━━━━━ SUPPLIED MATERIAL
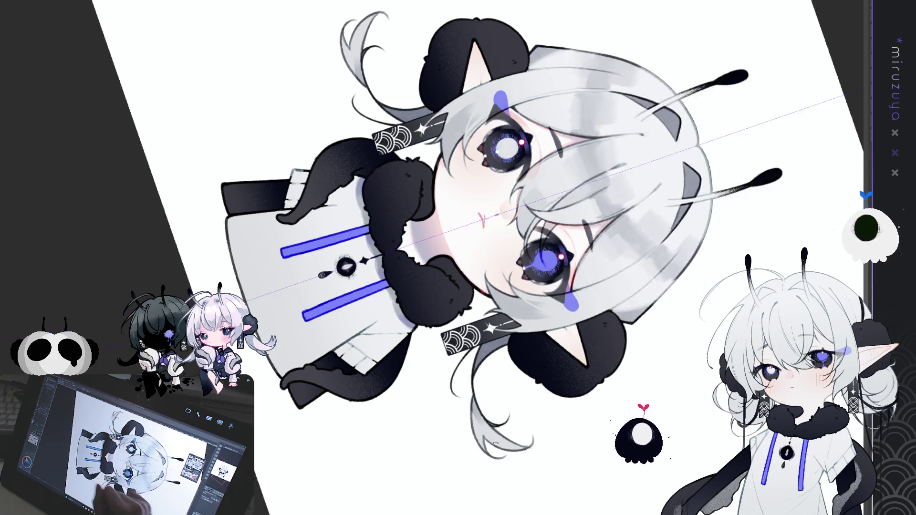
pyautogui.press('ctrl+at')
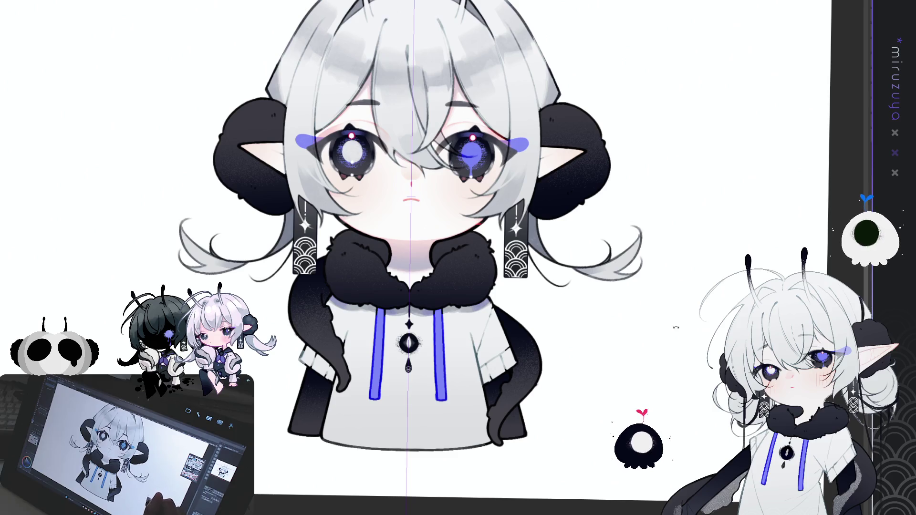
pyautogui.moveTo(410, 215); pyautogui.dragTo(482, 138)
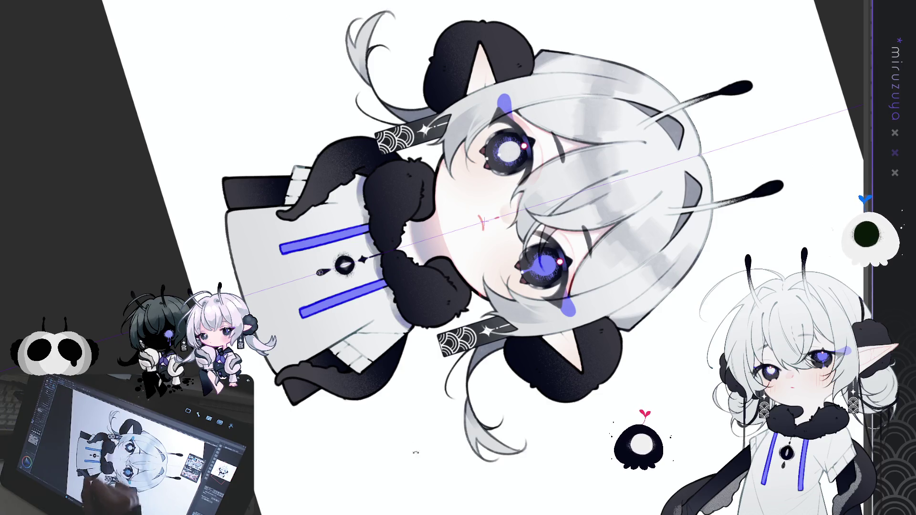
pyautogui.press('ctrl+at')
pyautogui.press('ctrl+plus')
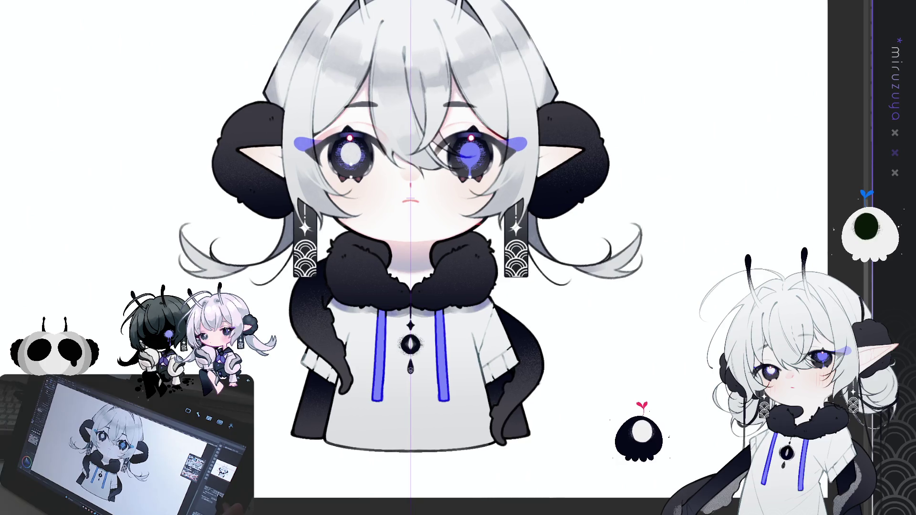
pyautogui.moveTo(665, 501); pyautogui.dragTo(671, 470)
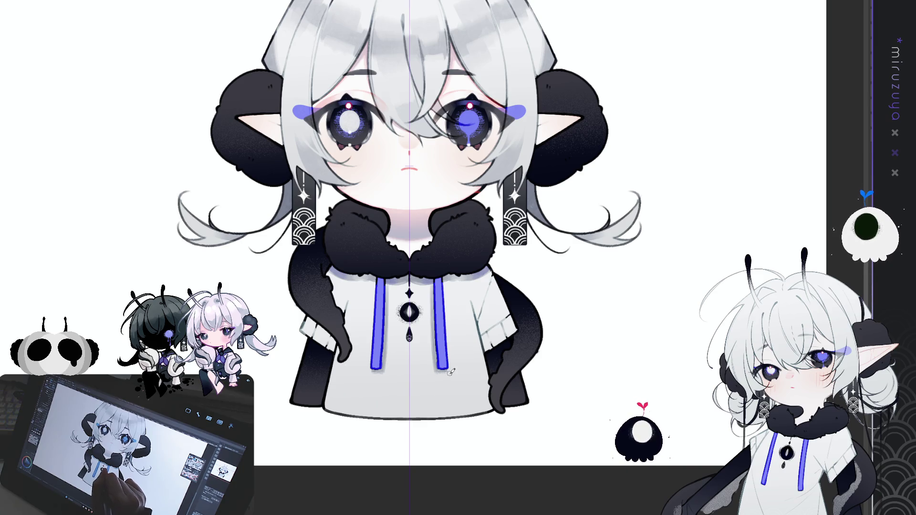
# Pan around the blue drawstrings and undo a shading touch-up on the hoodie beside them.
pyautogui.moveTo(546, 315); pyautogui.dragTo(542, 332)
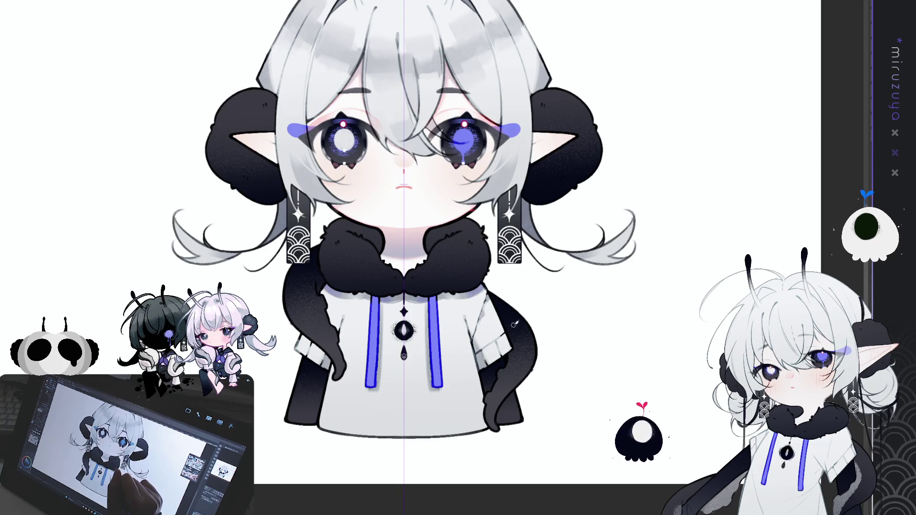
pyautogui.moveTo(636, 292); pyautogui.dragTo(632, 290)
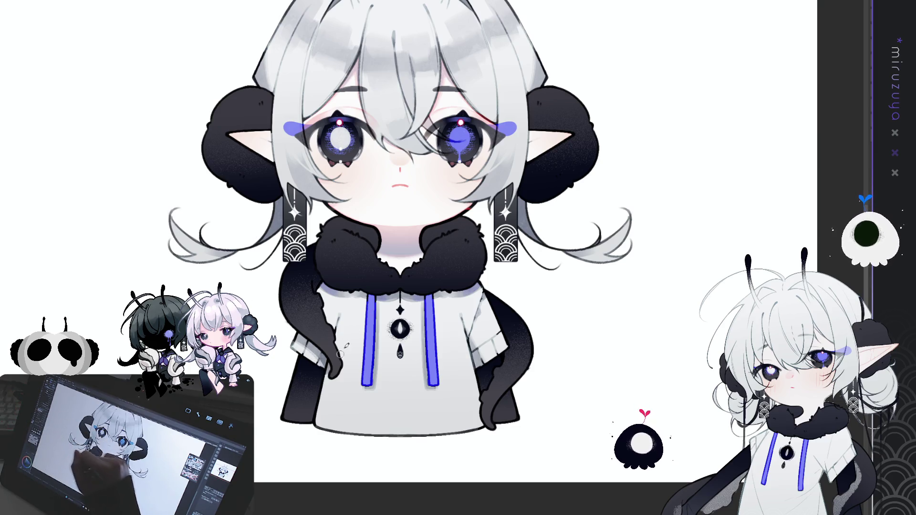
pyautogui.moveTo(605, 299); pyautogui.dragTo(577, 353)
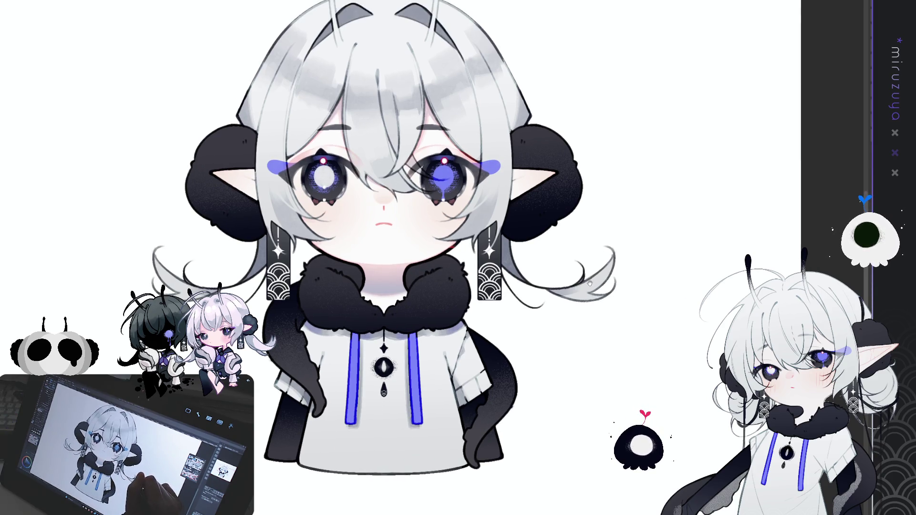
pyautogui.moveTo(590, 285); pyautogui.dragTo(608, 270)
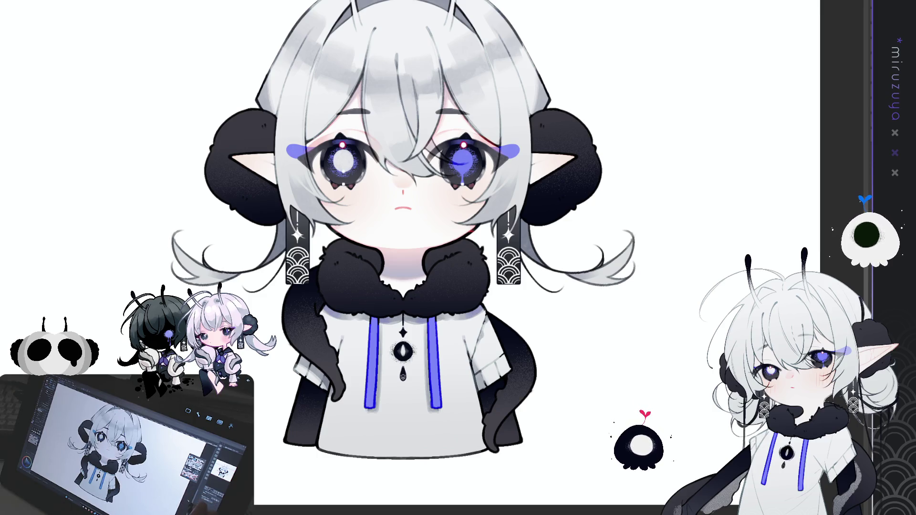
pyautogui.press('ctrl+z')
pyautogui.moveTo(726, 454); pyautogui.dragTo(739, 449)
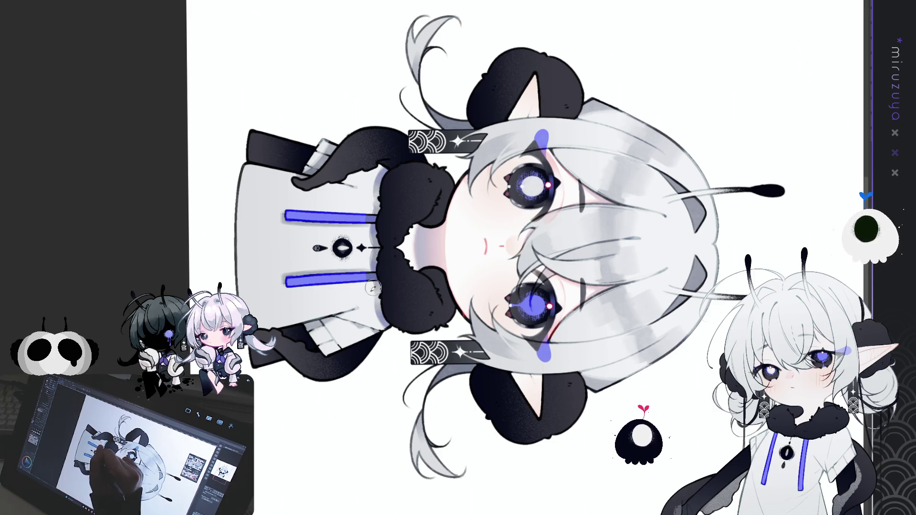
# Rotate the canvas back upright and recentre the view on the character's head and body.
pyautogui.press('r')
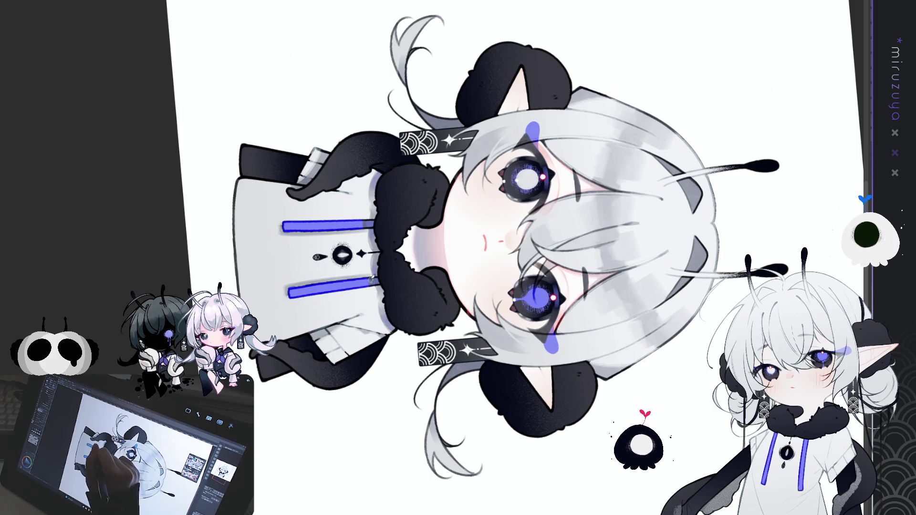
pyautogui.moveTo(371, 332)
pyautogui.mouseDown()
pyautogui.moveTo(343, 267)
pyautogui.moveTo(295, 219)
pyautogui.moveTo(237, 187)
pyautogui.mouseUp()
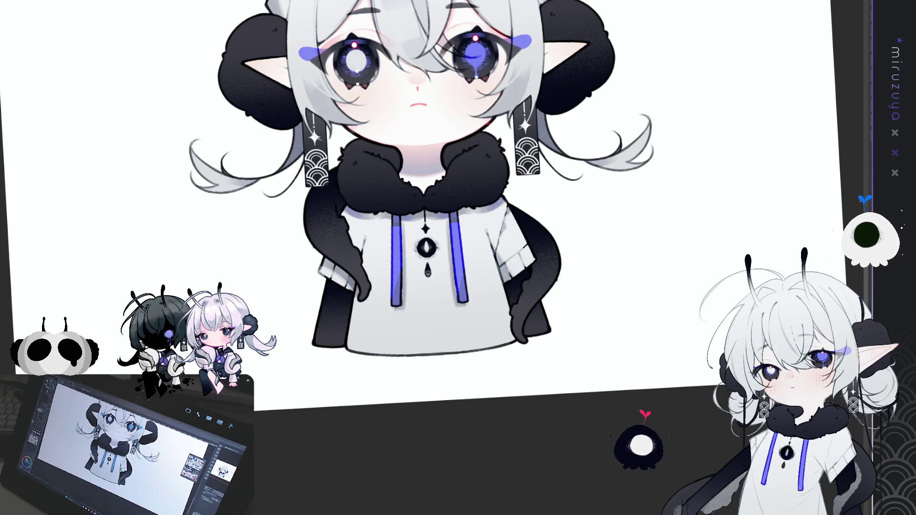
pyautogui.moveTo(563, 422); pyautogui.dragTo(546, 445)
━━━━━━━━━━
#### [TASK PROMPT]
Whenever the string "moveTo" shows up in a line above, copy that line.

#### [SOLUTION TO THE PROBLEM]
pyautogui.moveTo(410, 215); pyautogui.dragTo(482, 138)
pyautogui.moveTo(665, 501); pyautogui.dragTo(671, 470)
pyautogui.moveTo(546, 315); pyautogui.dragTo(542, 332)
pyautogui.moveTo(636, 292); pyautogui.dragTo(632, 290)
pyautogui.moveTo(605, 299); pyautogui.dragTo(577, 353)
pyautogui.moveTo(590, 285); pyautogui.dragTo(608, 270)
pyautogui.moveTo(726, 454); pyautogui.dragTo(739, 449)
pyautogui.moveTo(371, 332)
pyautogui.moveTo(343, 267)
pyautogui.moveTo(295, 219)
pyautogui.moveTo(237, 187)
pyautogui.moveTo(563, 422); pyautogui.dragTo(546, 445)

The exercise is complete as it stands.